Skip to main content

Description of your package

Project description

gene4mVCF

Introduction

gene4mVCF is a Python package that allows you to extract variant entries for specific genes or a list of genes from a VCF (Variant Call Format) file. It utilizes tools like bcftools, tabix, and Python libraries like pysam, pandas, pybedtools, tqdm, and gffutils to efficiently parse and extract variants.

Installation

You can install gene4mVCF via pip:

$ pip install gene4mVCF

After installation please download the four required bed files and place inside the folder /gene4mVCF
'hg19.ensGene.bed' --> https://hgdownload.soe.ucsc.edu/goldenPath/hg19/bigZips/genes/hg19.ensGene.gtf.gz

'hg19.ncbiRefSeq.bed' --> https://hgdownload.soe.ucsc.edu/goldenPath/hg19/bigZips/genes/hg19.ncbiRefSeq.gtf.gz

'hg38.ensGene.bed' --> https://hgdownload.soe.ucsc.edu/goldenPath/hg38/bigZips/genes/hg38.ensGene.gtf.gz

'hg38.ncbiRefSeq.bed'--> https://hgdownload.soe.ucsc.edu/goldenPath/hg38/bigZips/genes/hg38.ncbiRefSeq.gtf.gz

Usage

Extract variant entries for a specific gene or list of genes from a VCF file.
usage: $ gene4mVCF [-h] -i INPUT -g GENE [-r REFERENCE]

Needed arguments:
-i INPUT, --input INPUT, is bgzip compressed VCF file

-g GENE, --genes GENE, is either a Gene name, Ensembl gene ID, or path to a genelist file with *.txt extension


optional arguments:

-h, --help show this help message and exit

-r REFERENCE, --ref REFERENCE, is 37 or 38, based on the reference genome used for creating the VCF file

-f FEATURE, --feature FEATURE, is feature type(s) to filter for (e.g., exon, CDS, 5UTR, 3UTR, transcript)

Examples

Extract variants for a single gene using gene name: $ gene4mVCF -i input.vcf.gz -g EGFR

Extract variants for a single using ensembl gene id: $ gene4mVCF -i input.vcf.gz -g ENSG00000168878

Extract variants for multiple genes listed in a file: $ gene4mVCF -i input.vcf.gz -g acmg-genes.txt

For more options and details, refer to the help message.

Example showing extraction of variants of ACTB gene


input command
Example Image


Output file in the tab-separated format
Example Image

Support

For any issues or inquiries, please open an issue on the GitHub repository https://github.com/vkulaganathan/gene4mVCF

Installation

Installation via pip:

$ pip install gene4mVCF

current version='1.1.5'

Project details


Download files

Download the file for your platform. If you're not sure which to choose, learn more about installing packages.

Source Distribution

gene4mvcf-1.1.5.tar.gz (4.6 kB view details)

> **Task list**
**A.** Copy from the gene4mVCF page the part that opens with the words containing "Introduction" and closes with "and extract variants.".
**B.** For each statement, say whether it agrees with the gene4mVCF page, and quote the deciding words: (i) the -r option accepts 37 or 38; (ii) the -i argument is optional; (iii) three bed files must be downloaded after installation.

> **Data shown**
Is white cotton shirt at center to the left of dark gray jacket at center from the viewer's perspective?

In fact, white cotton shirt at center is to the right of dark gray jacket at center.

> **Task-by-task results**
**A.**
Introduction

gene4mVCF is a Python package that allows you to extract variant entries for specific genes or a list of genes from a VCF (Variant Call Format) file. It utilizes tools like bcftools, tabix, and Python libraries like pysam, pandas, pybedtools, tqdm, and gffutils to efficiently parse and extract variants.

**B.**
(i) Yes: "is 37 or 38, based on the reference genome used for creating the VCF file"
(ii) No: it is listed under "Needed arguments:" as "-i INPUT, --input INPUT, is bgzip compressed VCF file"
(iii) No: "download the four required bed files"